* **Supplied material**:
== Segment start ==
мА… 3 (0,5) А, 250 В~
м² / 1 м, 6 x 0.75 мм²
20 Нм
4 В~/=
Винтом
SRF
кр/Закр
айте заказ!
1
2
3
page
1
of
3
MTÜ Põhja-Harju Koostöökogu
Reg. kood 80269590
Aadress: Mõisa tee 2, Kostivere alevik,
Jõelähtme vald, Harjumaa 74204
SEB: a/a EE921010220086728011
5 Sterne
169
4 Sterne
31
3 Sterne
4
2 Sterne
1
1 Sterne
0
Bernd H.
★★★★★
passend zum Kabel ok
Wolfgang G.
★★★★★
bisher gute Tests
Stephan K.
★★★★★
== Segment end ==
== Segment start ==
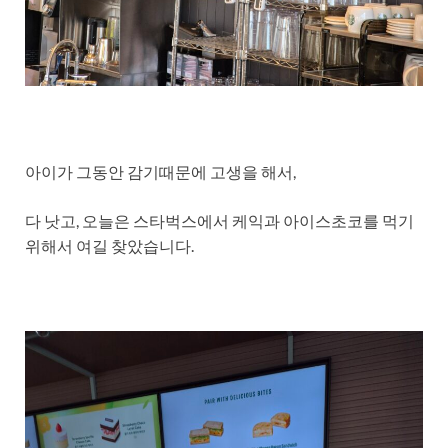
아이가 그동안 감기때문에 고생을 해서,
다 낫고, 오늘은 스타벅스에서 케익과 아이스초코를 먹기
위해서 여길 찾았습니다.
== Segment end ==
* **Your assignment**:
Lines of the listing above that include the string "Sterne" should each be copied.

* **Exercise output**:
5 Sterne
4 Sterne
3 Sterne
2 Sterne
1 Sterne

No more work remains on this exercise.